- **What is being asked**
Go through the records below and report each line with "String" in it.

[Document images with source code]

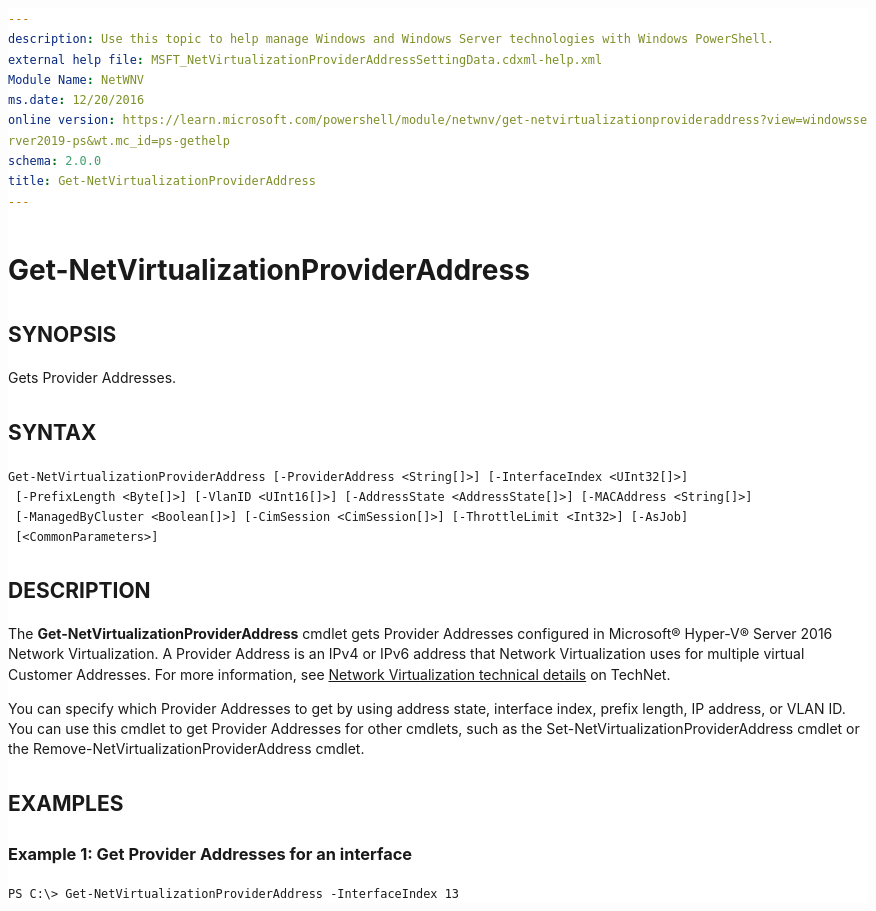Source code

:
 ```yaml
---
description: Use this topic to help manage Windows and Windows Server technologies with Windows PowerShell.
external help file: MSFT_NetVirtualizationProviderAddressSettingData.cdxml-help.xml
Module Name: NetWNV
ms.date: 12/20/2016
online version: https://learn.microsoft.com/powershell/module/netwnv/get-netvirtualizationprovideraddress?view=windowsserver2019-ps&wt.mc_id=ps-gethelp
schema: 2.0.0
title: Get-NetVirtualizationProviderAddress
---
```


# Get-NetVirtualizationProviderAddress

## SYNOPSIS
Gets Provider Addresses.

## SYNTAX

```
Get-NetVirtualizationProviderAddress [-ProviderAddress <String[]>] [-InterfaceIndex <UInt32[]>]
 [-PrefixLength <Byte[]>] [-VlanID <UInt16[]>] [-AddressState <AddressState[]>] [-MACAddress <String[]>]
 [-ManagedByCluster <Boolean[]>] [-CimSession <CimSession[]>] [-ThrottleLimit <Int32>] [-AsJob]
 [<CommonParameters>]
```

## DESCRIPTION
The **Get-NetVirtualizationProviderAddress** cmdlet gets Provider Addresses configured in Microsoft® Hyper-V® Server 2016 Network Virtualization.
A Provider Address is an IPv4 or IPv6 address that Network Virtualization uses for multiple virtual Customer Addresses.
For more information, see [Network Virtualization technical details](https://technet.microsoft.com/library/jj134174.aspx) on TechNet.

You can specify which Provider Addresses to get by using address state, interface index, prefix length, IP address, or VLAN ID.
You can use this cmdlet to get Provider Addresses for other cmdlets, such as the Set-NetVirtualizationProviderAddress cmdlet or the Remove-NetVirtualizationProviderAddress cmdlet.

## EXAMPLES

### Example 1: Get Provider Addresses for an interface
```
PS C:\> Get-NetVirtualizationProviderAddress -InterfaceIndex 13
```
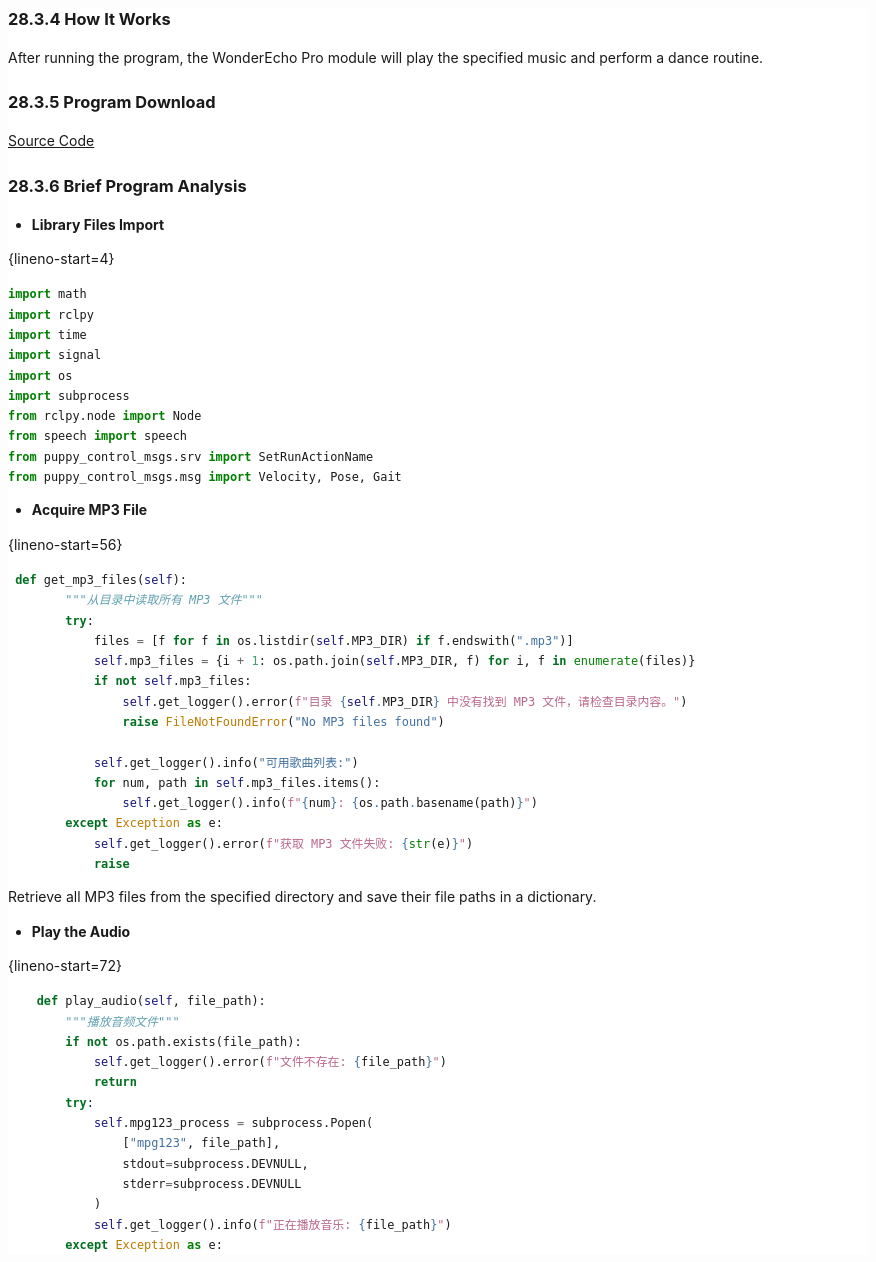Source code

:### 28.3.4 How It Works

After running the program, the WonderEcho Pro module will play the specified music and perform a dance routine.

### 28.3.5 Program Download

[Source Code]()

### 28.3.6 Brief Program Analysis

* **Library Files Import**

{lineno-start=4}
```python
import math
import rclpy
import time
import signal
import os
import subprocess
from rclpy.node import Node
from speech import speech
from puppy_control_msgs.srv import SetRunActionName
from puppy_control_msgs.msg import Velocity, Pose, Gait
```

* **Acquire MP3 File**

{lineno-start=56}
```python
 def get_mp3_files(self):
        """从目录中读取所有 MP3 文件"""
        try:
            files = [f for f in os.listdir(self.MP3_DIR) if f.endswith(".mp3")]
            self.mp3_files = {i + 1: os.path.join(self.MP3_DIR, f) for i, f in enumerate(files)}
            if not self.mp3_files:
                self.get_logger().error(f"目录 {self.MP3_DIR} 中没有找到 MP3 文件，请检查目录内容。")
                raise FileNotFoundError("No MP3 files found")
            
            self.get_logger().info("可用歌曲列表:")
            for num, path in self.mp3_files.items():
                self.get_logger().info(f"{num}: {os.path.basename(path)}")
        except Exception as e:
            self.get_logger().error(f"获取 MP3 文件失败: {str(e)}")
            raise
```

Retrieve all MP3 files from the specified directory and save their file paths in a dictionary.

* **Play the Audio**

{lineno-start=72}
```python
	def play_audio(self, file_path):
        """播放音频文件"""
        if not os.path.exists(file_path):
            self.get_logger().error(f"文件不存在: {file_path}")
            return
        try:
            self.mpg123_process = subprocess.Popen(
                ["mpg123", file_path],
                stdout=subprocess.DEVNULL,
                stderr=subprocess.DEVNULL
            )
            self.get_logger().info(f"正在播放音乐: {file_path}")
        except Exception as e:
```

- **Reply to the task**
Get-NetVirtualizationProviderAddress [-ProviderAddress <String[]>] [-InterfaceIndex <UInt32[]>]
 [-PrefixLength <Byte[]>] [-VlanID <UInt16[]>] [-AddressState <AddressState[]>] [-MACAddress <String[]>]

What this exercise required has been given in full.